## YOUR OBJECTIVE
The reply should consist of one number, which is how many lines in the material below contain "knee".

-------------------------

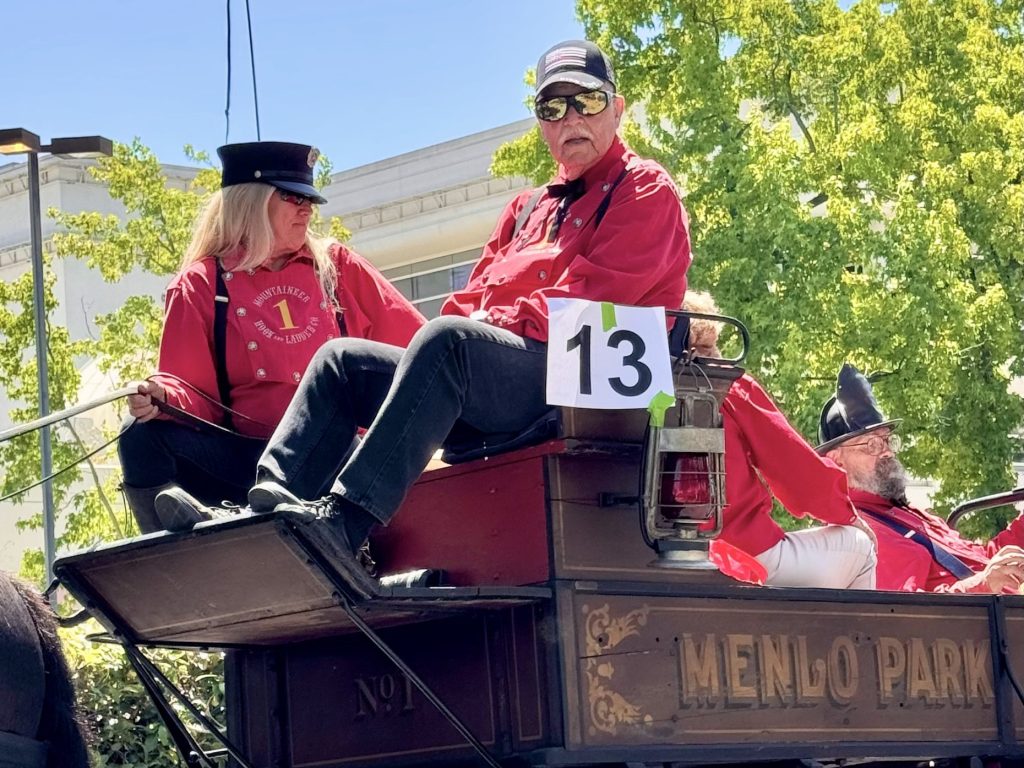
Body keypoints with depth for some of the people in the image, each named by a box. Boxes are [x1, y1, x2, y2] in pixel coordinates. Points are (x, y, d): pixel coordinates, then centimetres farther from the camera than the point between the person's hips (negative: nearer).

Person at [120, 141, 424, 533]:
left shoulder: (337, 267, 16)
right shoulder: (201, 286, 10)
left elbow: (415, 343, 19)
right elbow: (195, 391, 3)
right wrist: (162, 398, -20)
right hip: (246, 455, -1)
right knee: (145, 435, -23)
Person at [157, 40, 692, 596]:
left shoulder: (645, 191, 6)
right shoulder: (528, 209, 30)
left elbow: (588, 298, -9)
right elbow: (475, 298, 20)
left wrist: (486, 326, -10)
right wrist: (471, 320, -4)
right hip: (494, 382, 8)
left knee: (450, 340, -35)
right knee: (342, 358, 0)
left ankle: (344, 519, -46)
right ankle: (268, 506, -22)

-------------------------

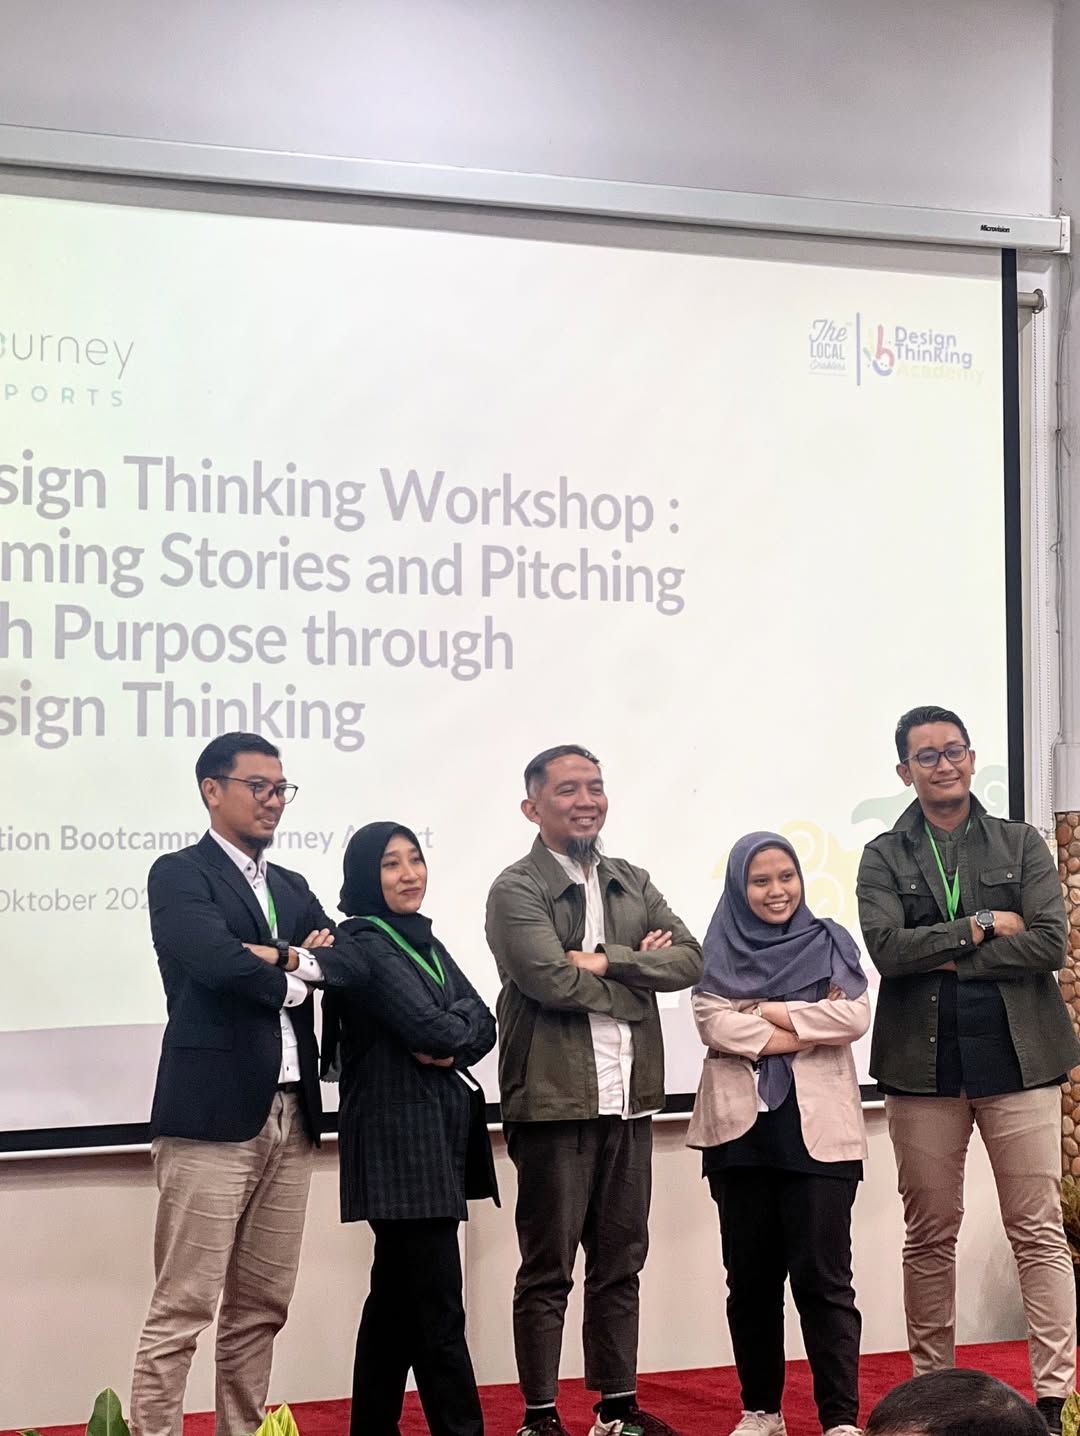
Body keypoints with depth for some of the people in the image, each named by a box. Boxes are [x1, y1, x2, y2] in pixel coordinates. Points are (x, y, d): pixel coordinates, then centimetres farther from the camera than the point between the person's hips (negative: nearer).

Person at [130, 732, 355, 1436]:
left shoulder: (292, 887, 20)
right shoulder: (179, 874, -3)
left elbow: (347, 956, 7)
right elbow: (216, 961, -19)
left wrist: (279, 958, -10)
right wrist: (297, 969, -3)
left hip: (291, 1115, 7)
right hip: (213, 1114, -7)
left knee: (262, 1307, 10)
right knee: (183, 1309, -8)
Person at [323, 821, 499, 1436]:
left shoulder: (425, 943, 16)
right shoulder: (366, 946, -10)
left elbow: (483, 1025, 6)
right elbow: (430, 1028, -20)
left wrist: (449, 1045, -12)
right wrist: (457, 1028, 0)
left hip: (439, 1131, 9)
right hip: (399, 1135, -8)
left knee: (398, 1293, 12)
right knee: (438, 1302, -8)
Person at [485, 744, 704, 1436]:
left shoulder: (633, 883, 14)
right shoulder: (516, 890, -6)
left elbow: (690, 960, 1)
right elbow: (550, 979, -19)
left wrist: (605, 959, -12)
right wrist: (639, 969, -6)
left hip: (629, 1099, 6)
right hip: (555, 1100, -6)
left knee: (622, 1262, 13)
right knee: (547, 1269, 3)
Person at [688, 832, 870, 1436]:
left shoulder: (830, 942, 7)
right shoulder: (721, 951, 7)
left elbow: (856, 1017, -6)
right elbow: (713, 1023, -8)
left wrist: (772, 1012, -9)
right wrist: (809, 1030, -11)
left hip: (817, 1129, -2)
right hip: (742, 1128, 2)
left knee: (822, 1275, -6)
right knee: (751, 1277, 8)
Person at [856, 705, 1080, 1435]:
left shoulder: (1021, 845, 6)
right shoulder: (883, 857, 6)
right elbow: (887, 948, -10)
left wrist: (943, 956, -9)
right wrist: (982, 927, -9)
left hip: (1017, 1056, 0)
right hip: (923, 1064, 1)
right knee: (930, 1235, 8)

-------------------------

## RESULT FOR THIS EXERCISE
12